# Your task
Reproduce every one of the lines below word for word, with nothing changed, added, or left out.

# Record excerpts
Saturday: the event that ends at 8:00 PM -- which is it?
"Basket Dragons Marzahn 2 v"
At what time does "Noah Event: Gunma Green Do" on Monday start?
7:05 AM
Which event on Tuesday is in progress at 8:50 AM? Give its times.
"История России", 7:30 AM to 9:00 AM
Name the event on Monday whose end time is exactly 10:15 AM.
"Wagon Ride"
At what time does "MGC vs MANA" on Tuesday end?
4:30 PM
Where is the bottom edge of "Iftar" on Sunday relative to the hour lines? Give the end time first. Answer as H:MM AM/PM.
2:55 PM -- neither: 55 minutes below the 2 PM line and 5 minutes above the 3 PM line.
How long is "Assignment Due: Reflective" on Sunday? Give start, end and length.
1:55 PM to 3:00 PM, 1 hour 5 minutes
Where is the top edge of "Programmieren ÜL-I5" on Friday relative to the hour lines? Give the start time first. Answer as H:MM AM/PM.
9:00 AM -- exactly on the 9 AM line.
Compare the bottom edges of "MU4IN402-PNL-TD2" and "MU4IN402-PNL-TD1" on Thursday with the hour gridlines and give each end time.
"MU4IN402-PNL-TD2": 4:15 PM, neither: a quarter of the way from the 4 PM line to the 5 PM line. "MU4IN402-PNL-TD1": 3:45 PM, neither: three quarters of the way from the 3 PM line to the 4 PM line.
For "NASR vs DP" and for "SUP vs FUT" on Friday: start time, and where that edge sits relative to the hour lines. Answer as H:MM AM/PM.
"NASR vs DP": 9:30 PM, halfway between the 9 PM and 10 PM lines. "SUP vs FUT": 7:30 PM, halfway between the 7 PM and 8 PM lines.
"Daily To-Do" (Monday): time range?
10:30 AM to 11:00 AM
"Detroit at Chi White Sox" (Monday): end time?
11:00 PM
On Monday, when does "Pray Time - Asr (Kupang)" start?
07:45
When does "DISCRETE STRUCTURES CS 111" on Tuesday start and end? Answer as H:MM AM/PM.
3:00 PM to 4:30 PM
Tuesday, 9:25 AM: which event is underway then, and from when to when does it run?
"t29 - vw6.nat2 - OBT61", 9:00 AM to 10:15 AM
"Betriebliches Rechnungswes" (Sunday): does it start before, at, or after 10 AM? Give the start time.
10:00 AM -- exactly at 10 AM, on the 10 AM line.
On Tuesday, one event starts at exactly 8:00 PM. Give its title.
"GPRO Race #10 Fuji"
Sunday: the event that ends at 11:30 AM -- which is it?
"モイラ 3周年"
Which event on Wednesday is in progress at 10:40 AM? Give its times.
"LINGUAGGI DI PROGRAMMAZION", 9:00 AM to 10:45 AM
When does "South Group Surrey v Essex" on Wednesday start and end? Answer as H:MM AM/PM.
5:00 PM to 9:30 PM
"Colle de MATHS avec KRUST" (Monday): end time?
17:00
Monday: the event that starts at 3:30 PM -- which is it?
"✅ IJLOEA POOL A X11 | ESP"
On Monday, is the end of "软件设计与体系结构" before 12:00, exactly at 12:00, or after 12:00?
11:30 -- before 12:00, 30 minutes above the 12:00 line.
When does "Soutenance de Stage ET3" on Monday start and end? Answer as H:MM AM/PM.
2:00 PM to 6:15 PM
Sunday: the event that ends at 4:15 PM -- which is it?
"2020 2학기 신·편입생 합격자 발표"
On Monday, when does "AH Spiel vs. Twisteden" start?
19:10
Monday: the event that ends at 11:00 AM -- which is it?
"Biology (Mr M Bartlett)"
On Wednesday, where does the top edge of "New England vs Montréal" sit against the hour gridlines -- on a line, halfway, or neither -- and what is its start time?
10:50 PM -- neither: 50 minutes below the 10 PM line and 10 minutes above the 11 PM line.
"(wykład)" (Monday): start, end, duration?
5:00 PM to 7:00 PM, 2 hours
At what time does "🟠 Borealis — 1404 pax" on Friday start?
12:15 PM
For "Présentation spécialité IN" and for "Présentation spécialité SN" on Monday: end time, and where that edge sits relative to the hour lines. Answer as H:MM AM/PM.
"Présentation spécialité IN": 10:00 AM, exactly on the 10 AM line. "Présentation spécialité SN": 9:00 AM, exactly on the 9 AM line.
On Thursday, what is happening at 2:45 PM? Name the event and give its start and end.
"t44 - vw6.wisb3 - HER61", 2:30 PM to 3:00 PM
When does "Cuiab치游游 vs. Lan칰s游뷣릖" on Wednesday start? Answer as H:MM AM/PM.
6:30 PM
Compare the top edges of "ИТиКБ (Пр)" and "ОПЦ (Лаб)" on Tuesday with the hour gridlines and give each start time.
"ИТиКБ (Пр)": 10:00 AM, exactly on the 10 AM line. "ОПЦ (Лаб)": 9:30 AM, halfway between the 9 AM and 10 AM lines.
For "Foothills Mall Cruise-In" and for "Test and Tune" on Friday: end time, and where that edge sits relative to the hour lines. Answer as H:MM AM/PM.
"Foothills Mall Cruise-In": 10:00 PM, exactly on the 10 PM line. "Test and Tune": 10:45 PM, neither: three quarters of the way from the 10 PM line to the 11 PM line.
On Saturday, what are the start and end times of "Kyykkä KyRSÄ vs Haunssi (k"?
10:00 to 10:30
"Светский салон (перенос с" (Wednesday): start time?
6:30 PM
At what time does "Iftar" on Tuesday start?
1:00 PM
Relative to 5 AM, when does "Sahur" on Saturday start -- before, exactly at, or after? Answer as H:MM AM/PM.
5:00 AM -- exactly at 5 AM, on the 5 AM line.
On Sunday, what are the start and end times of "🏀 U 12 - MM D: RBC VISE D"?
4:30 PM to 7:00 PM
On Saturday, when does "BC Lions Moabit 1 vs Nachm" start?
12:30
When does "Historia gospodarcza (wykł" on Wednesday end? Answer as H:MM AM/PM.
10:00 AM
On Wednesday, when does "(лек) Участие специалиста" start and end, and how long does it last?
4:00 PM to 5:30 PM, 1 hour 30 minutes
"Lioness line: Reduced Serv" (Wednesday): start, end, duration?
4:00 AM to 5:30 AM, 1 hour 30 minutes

# Output of the exercise
Saturday: the event that ends at 8:00 PM -- which is it?
"Basket Dragons Marzahn 2 v"
At what time does "Noah Event: Gunma Green Do" on Monday start?
7:05 AM
Which event on Tuesday is in progress at 8:50 AM? Give its times.
"История России", 7:30 AM to 9:00 AM
Name the event on Monday whose end time is exactly 10:15 AM.
"Wagon Ride"
At what time does "MGC vs MANA" on Tuesday end?
4:30 PM
Where is the bottom edge of "Iftar" on Sunday relative to the hour lines? Give the end time first. Answer as H:MM AM/PM.
2:55 PM -- neither: 55 minutes below the 2 PM line and 5 minutes above the 3 PM line.
How long is "Assignment Due: Reflective" on Sunday? Give start, end and length.
1:55 PM to 3:00 PM, 1 hour 5 minutes
Where is the top edge of "Programmieren ÜL-I5" on Friday relative to the hour lines? Give the start time first. Answer as H:MM AM/PM.
9:00 AM -- exactly on the 9 AM line.
Compare the bottom edges of "MU4IN402-PNL-TD2" and "MU4IN402-PNL-TD1" on Thursday with the hour gridlines and give each end time.
"MU4IN402-PNL-TD2": 4:15 PM, neither: a quarter of the way from the 4 PM line to the 5 PM line. "MU4IN402-PNL-TD1": 3:45 PM, neither: three quarters of the way from the 3 PM line to the 4 PM line.
For "NASR vs DP" and for "SUP vs FUT" on Friday: start time, and where that edge sits relative to the hour lines. Answer as H:MM AM/PM.
"NASR vs DP": 9:30 PM, halfway between the 9 PM and 10 PM lines. "SUP vs FUT": 7:30 PM, halfway between the 7 PM and 8 PM lines.
"Daily To-Do" (Monday): time range?
10:30 AM to 11:00 AM
"Detroit at Chi White Sox" (Monday): end time?
11:00 PM
On Monday, when does "Pray Time - Asr (Kupang)" start?
07:45
When does "DISCRETE STRUCTURES CS 111" on Tuesday start and end? Answer as H:MM AM/PM.
3:00 PM to 4:30 PM
Tuesday, 9:25 AM: which event is underway then, and from when to when does it run?
"t29 - vw6.nat2 - OBT61", 9:00 AM to 10:15 AM
"Betriebliches Rechnungswes" (Sunday): does it start before, at, or after 10 AM? Give the start time.
10:00 AM -- exactly at 10 AM, on the 10 AM line.
On Tuesday, one event starts at exactly 8:00 PM. Give its title.
"GPRO Race #10 Fuji"
Sunday: the event that ends at 11:30 AM -- which is it?
"モイラ 3周年"
Which event on Wednesday is in progress at 10:40 AM? Give its times.
"LINGUAGGI DI PROGRAMMAZION", 9:00 AM to 10:45 AM
When does "South Group Surrey v Essex" on Wednesday start and end? Answer as H:MM AM/PM.
5:00 PM to 9:30 PM
"Colle de MATHS avec KRUST" (Monday): end time?
17:00
Monday: the event that starts at 3:30 PM -- which is it?
"✅ IJLOEA POOL A X11 | ESP"
On Monday, is the end of "软件设计与体系结构" before 12:00, exactly at 12:00, or after 12:00?
11:30 -- before 12:00, 30 minutes above the 12:00 line.
When does "Soutenance de Stage ET3" on Monday start and end? Answer as H:MM AM/PM.
2:00 PM to 6:15 PM
Sunday: the event that ends at 4:15 PM -- which is it?
"2020 2학기 신·편입생 합격자 발표"
On Monday, when does "AH Spiel vs. Twisteden" start?
19:10
Monday: the event that ends at 11:00 AM -- which is it?
"Biology (Mr M Bartlett)"
On Wednesday, where does the top edge of "New England vs Montréal" sit against the hour gridlines -- on a line, halfway, or neither -- and what is its start time?
10:50 PM -- neither: 50 minutes below the 10 PM line and 10 minutes above the 11 PM line.
"(wykład)" (Monday): start, end, duration?
5:00 PM to 7:00 PM, 2 hours
At what time does "🟠 Borealis — 1404 pax" on Friday start?
12:15 PM
For "Présentation spécialité IN" and for "Présentation spécialité SN" on Monday: end time, and where that edge sits relative to the hour lines. Answer as H:MM AM/PM.
"Présentation spécialité IN": 10:00 AM, exactly on the 10 AM line. "Présentation spécialité SN": 9:00 AM, exactly on the 9 AM line.
On Thursday, what is happening at 2:45 PM? Name the event and give its start and end.
"t44 - vw6.wisb3 - HER61", 2:30 PM to 3:00 PM
When does "Cuiab치游游 vs. Lan칰s游뷣릖" on Wednesday start? Answer as H:MM AM/PM.
6:30 PM
Compare the top edges of "ИТиКБ (Пр)" and "ОПЦ (Лаб)" on Tuesday with the hour gridlines and give each start time.
"ИТиКБ (Пр)": 10:00 AM, exactly on the 10 AM line. "ОПЦ (Лаб)": 9:30 AM, halfway between the 9 AM and 10 AM lines.
For "Foothills Mall Cruise-In" and for "Test and Tune" on Friday: end time, and where that edge sits relative to the hour lines. Answer as H:MM AM/PM.
"Foothills Mall Cruise-In": 10:00 PM, exactly on the 10 PM line. "Test and Tune": 10:45 PM, neither: three quarters of the way from the 10 PM line to the 11 PM line.
On Saturday, what are the start and end times of "Kyykkä KyRSÄ vs Haunssi (k"?
10:00 to 10:30
"Светский салон (перенос с" (Wednesday): start time?
6:30 PM
At what time does "Iftar" on Tuesday start?
1:00 PM
Relative to 5 AM, when does "Sahur" on Saturday start -- before, exactly at, or after? Answer as H:MM AM/PM.
5:00 AM -- exactly at 5 AM, on the 5 AM line.
On Sunday, what are the start and end times of "🏀 U 12 - MM D: RBC VISE D"?
4:30 PM to 7:00 PM
On Saturday, when does "BC Lions Moabit 1 vs Nachm" start?
12:30
When does "Historia gospodarcza (wykł" on Wednesday end? Answer as H:MM AM/PM.
10:00 AM
On Wednesday, when does "(лек) Участие специалиста" start and end, and how long does it last?
4:00 PM to 5:30 PM, 1 hour 30 minutes
"Lioness line: Reduced Serv" (Wednesday): start, end, duration?
4:00 AM to 5:30 AM, 1 hour 30 minutes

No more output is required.